Stored data entries
========================================

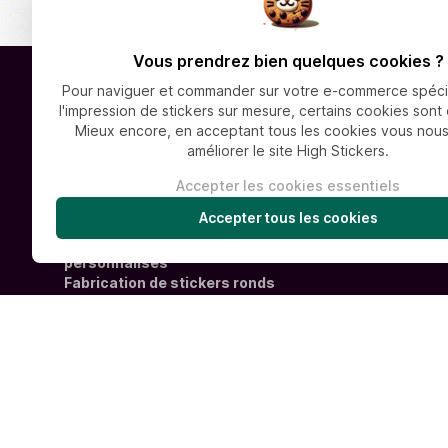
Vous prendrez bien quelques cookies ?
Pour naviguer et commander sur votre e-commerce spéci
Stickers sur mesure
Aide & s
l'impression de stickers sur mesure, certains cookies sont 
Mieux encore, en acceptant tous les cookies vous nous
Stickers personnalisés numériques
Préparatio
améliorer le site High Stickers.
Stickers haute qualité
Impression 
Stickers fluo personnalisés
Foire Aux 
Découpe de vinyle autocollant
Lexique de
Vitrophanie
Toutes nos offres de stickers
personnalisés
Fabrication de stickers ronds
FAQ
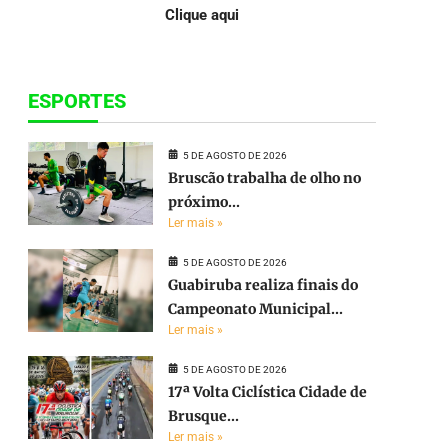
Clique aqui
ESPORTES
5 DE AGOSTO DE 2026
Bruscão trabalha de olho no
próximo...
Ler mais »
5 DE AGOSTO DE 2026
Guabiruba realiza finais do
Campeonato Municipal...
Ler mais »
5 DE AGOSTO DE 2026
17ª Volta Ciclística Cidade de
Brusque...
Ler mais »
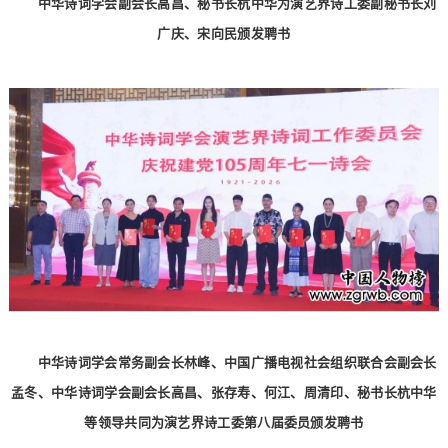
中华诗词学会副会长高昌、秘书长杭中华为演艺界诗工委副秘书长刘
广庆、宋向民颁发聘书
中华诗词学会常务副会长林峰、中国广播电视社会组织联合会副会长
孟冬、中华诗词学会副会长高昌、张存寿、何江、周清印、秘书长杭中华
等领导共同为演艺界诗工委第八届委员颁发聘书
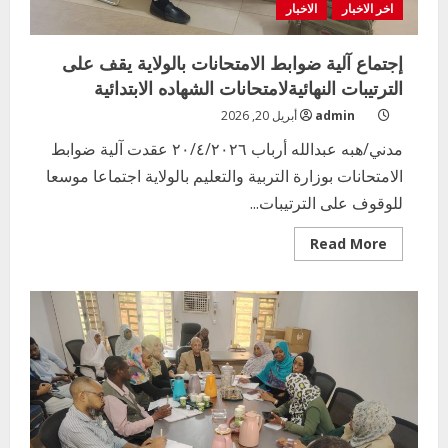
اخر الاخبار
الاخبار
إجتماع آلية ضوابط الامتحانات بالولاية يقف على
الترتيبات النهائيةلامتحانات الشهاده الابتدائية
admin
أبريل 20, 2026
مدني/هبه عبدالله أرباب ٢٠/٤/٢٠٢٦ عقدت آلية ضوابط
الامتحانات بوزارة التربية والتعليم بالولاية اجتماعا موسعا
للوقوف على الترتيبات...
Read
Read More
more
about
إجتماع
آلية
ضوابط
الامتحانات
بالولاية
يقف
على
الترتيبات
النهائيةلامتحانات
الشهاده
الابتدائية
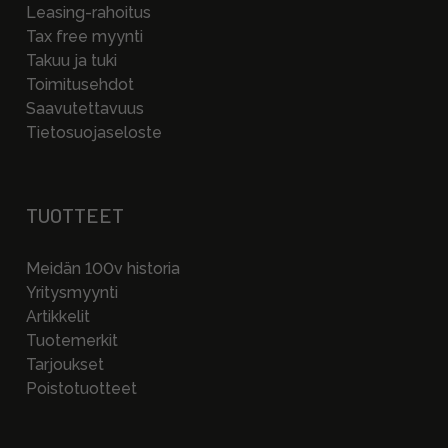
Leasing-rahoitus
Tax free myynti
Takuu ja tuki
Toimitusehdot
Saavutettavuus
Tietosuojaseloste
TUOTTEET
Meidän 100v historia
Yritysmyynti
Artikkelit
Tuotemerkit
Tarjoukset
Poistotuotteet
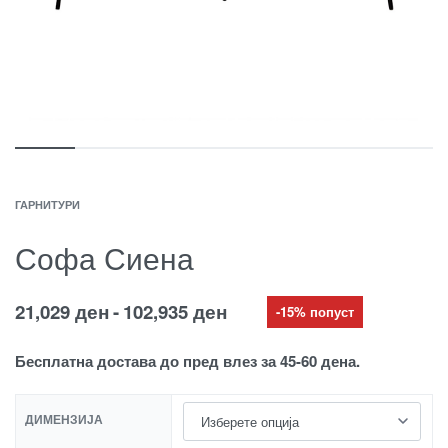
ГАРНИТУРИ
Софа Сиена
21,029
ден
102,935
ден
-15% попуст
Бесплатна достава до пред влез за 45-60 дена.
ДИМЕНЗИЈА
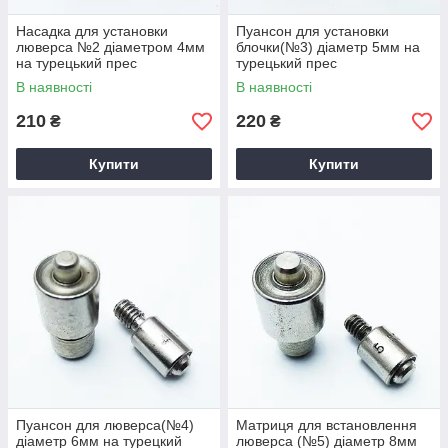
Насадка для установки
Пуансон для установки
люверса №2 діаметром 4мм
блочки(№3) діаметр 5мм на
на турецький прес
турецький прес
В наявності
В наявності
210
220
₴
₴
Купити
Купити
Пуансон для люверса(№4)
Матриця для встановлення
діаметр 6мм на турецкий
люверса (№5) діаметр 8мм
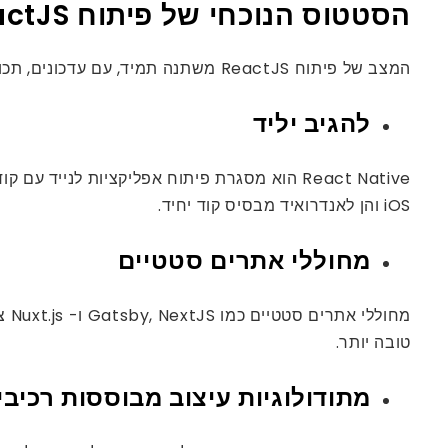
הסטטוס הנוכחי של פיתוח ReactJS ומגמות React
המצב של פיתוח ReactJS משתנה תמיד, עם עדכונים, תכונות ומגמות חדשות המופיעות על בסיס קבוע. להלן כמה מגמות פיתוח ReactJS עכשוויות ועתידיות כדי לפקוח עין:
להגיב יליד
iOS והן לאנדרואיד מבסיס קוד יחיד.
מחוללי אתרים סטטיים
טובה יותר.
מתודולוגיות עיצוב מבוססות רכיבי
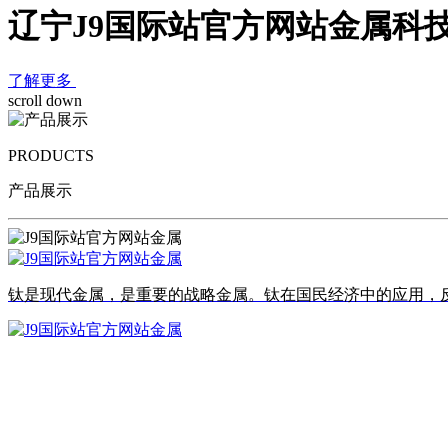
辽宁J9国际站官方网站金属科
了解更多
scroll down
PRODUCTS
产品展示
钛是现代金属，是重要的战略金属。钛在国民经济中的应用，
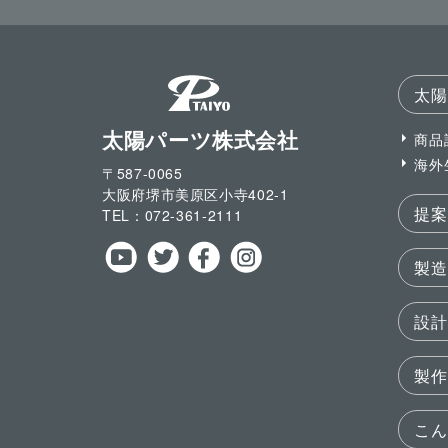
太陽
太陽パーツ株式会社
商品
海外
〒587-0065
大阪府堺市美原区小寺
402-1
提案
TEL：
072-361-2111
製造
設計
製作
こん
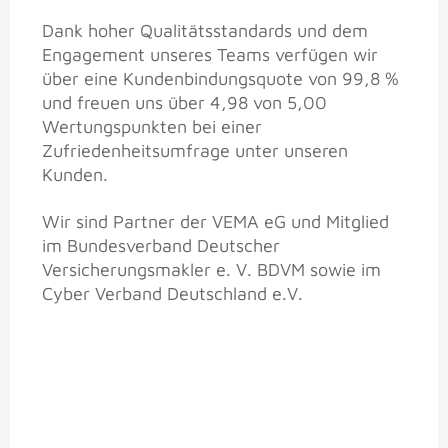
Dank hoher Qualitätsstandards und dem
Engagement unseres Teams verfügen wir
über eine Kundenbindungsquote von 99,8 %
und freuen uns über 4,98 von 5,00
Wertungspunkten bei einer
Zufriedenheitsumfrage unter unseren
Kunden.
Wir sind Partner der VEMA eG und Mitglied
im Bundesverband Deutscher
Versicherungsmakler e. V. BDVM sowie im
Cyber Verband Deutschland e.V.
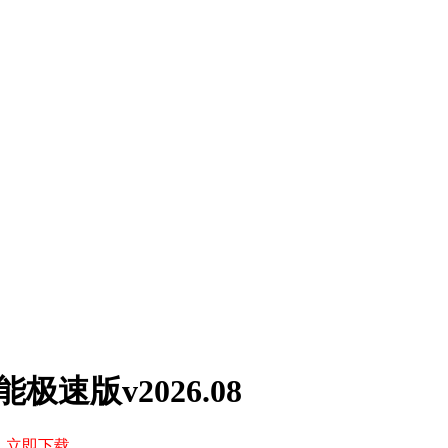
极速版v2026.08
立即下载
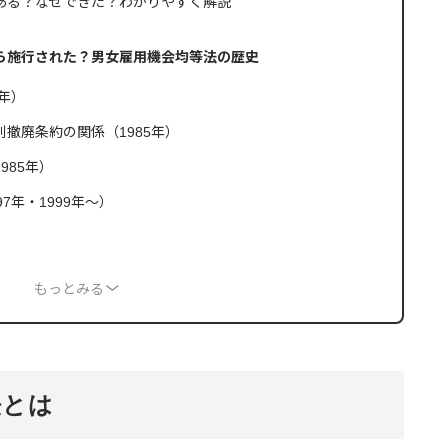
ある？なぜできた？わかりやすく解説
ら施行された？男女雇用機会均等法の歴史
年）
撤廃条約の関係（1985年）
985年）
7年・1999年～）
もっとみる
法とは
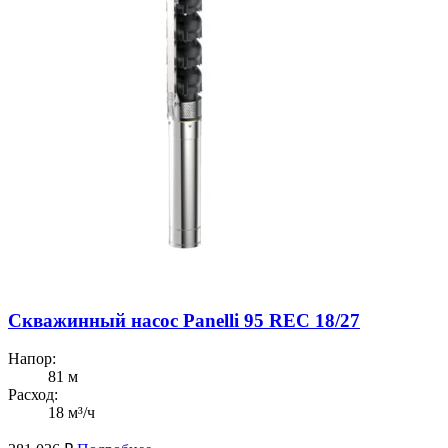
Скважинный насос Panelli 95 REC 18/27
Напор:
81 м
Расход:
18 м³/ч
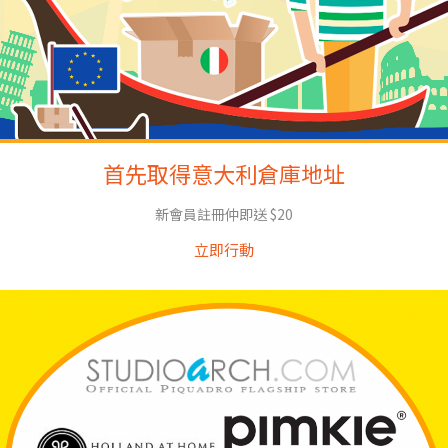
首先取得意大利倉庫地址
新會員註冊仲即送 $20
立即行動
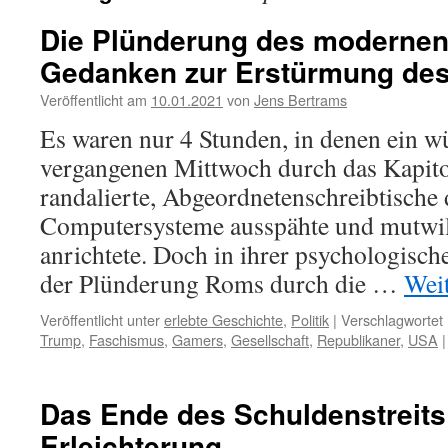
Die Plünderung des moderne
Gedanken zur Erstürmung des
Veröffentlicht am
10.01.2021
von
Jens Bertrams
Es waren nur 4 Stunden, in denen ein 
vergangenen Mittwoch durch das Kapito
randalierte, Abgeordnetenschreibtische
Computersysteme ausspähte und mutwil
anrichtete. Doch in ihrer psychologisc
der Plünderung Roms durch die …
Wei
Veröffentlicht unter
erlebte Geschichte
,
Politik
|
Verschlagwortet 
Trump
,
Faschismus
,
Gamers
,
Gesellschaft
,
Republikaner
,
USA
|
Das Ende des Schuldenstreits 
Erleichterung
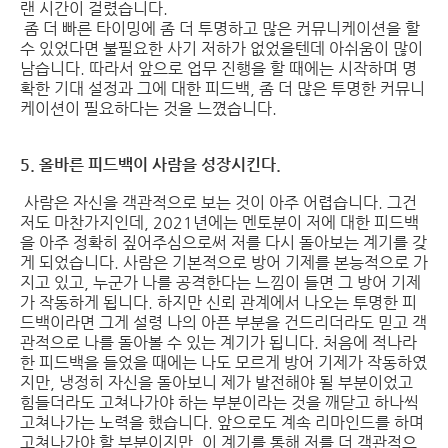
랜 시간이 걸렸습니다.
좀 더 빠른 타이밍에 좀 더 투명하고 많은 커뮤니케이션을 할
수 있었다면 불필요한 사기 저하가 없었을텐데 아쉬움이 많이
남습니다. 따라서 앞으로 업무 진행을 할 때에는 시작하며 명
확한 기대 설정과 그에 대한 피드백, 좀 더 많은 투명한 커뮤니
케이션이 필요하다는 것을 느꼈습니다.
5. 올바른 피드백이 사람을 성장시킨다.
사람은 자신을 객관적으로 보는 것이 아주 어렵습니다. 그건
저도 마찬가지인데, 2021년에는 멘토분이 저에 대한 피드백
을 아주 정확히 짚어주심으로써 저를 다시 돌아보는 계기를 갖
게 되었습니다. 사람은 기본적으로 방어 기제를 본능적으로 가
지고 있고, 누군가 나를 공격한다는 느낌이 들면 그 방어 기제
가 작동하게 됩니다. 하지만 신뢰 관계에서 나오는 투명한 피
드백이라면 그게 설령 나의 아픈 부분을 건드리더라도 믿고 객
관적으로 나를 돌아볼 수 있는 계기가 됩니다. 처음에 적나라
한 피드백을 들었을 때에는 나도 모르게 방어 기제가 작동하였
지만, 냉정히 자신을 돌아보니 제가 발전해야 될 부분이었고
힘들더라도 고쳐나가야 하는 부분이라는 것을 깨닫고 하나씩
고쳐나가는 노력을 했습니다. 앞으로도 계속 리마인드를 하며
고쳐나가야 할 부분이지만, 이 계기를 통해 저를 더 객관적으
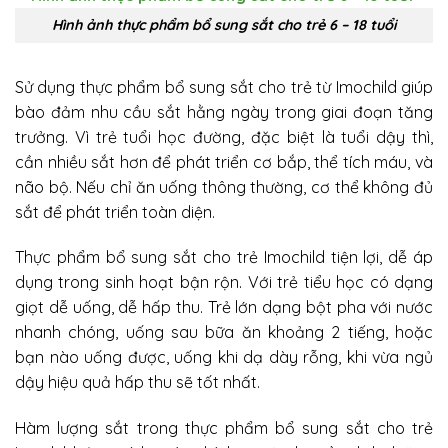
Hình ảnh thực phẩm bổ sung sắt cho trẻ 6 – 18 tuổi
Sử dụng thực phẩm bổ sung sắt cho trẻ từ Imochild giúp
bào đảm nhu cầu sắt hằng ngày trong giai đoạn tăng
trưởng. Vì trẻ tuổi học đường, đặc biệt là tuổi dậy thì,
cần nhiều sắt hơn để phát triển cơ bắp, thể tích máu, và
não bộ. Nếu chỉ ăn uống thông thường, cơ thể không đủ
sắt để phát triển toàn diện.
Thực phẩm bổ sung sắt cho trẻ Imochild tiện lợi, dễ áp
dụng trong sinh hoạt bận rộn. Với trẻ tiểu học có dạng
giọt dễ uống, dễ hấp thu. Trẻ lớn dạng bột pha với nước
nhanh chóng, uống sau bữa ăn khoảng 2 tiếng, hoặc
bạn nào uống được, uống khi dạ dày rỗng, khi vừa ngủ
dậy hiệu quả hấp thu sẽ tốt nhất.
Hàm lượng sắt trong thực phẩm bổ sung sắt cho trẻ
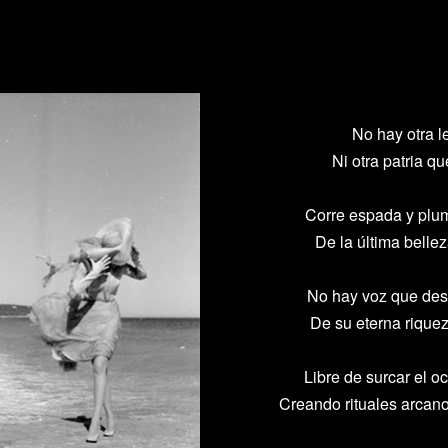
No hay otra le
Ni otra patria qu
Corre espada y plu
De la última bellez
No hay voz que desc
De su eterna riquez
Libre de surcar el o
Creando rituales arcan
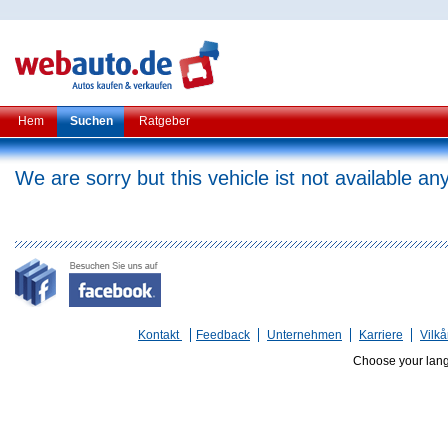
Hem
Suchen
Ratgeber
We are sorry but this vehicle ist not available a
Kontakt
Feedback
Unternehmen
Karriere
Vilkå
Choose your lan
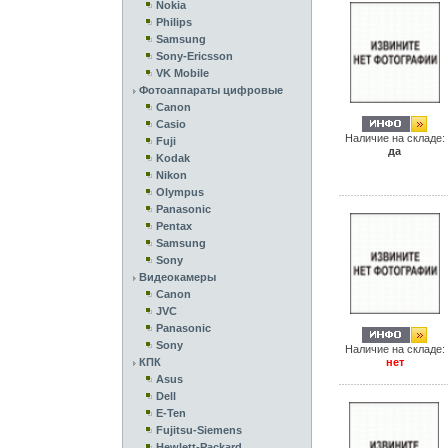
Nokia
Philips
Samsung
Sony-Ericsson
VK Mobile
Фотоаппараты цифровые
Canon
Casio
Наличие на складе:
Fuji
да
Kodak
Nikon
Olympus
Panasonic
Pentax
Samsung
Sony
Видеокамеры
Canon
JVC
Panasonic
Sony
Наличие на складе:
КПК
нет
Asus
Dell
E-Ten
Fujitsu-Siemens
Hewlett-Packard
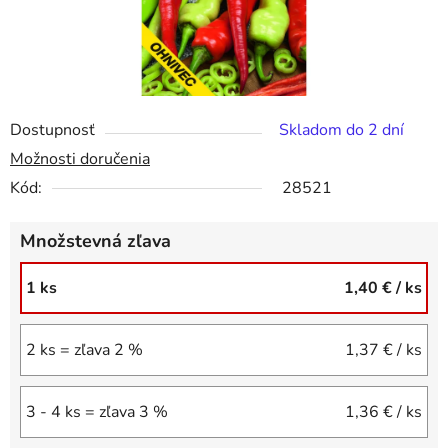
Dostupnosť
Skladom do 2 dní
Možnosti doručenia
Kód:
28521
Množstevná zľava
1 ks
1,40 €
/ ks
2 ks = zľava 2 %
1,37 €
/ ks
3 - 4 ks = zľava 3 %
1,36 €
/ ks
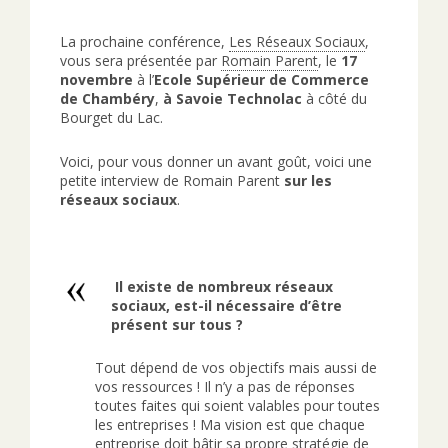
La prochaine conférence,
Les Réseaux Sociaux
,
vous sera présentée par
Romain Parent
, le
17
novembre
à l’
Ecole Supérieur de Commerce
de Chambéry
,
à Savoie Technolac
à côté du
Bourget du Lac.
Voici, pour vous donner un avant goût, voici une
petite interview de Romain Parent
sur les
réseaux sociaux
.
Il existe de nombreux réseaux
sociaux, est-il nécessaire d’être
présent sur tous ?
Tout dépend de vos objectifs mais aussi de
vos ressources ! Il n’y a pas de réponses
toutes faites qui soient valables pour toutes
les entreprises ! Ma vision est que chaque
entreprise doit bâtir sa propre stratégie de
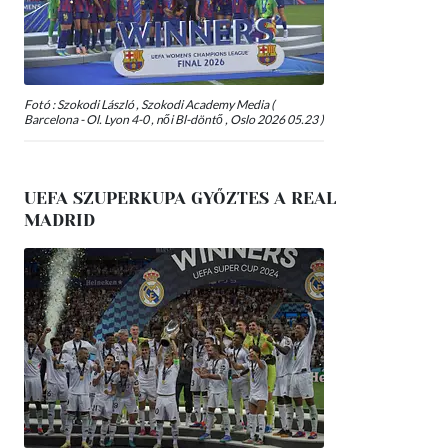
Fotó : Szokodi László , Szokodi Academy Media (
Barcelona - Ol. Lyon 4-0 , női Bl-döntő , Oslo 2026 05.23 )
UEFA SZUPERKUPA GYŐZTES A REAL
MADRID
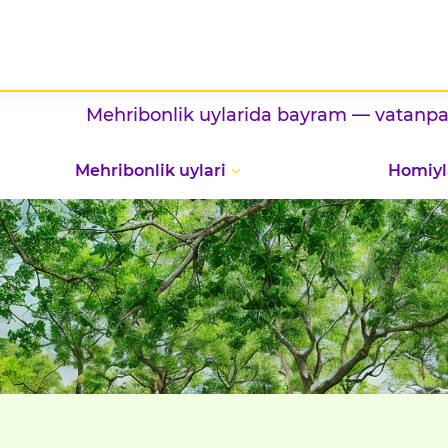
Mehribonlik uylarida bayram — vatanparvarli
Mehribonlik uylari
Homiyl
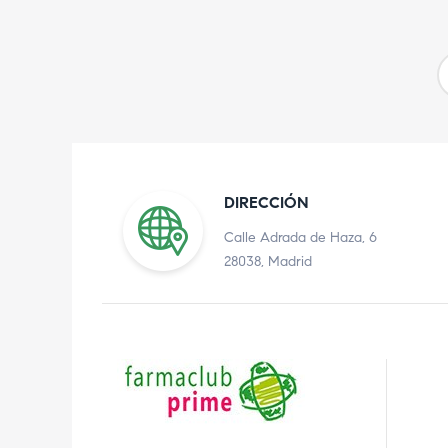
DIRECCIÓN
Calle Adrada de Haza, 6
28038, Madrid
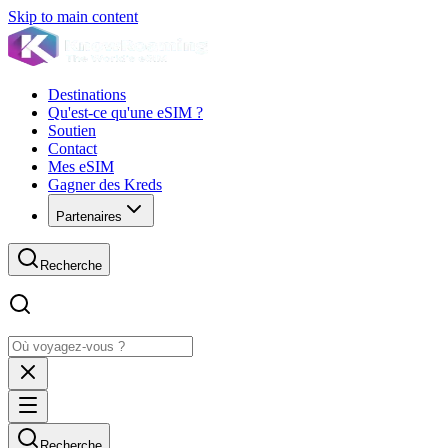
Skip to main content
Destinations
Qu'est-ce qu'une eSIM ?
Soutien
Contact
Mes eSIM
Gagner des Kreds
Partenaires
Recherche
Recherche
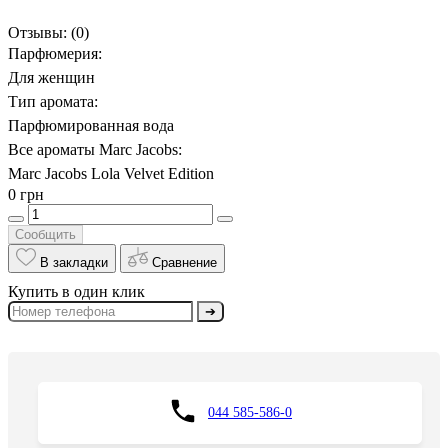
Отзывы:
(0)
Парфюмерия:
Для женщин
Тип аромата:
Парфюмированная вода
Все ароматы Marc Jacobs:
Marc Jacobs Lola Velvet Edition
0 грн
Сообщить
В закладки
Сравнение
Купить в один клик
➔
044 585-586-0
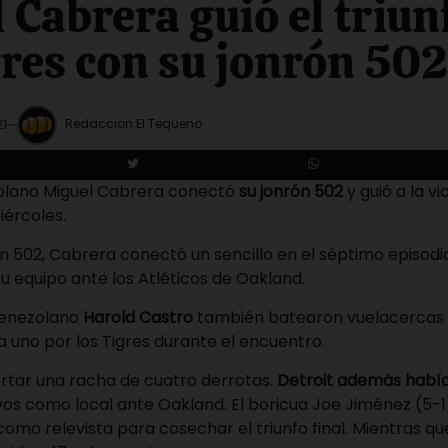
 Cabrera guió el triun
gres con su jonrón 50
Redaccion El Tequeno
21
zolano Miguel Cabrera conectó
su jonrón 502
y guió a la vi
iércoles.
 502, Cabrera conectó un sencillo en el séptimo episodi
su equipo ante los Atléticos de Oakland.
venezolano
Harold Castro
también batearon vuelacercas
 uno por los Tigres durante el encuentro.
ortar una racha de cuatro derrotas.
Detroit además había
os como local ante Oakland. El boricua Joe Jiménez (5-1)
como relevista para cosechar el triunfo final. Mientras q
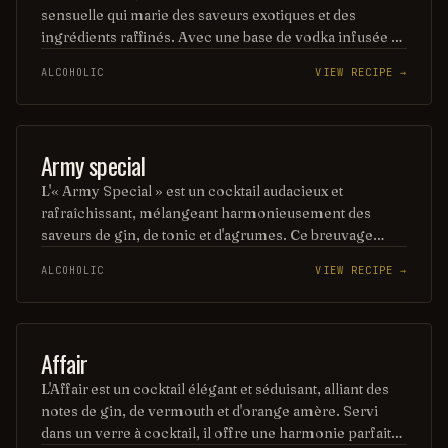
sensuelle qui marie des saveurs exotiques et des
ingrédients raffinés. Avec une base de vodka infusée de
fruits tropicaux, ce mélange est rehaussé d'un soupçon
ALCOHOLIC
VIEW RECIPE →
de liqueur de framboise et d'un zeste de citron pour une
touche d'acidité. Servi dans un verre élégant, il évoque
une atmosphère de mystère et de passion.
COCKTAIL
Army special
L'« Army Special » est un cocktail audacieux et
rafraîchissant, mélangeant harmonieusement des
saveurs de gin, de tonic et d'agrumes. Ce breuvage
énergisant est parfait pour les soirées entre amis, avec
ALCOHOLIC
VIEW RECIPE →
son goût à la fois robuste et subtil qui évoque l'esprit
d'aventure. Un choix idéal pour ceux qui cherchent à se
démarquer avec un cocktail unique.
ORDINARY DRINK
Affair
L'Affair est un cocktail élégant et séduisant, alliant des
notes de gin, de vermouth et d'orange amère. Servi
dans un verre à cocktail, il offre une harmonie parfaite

========================================

Instructions to follow
Taking the lines above, repeat exactly those from the line that contains "Engagement unseres Teams verfügen wir" through the line that contains "Versicherungsmakler e. V. BDVM sowie im", and both of those lines as well. Include nothing else.

Result of this exercise
Engagement unseres Teams verfügen wir
über eine Kundenbindungsquote von 99,8 %
und freuen uns über 4,98 von 5,00
Wertungspunkten bei einer
Zufriedenheitsumfrage unter unseren
Kunden.
Wir sind Partner der VEMA eG und Mitglied
im Bundesverband Deutscher
Versicherungsmakler e. V. BDVM sowie im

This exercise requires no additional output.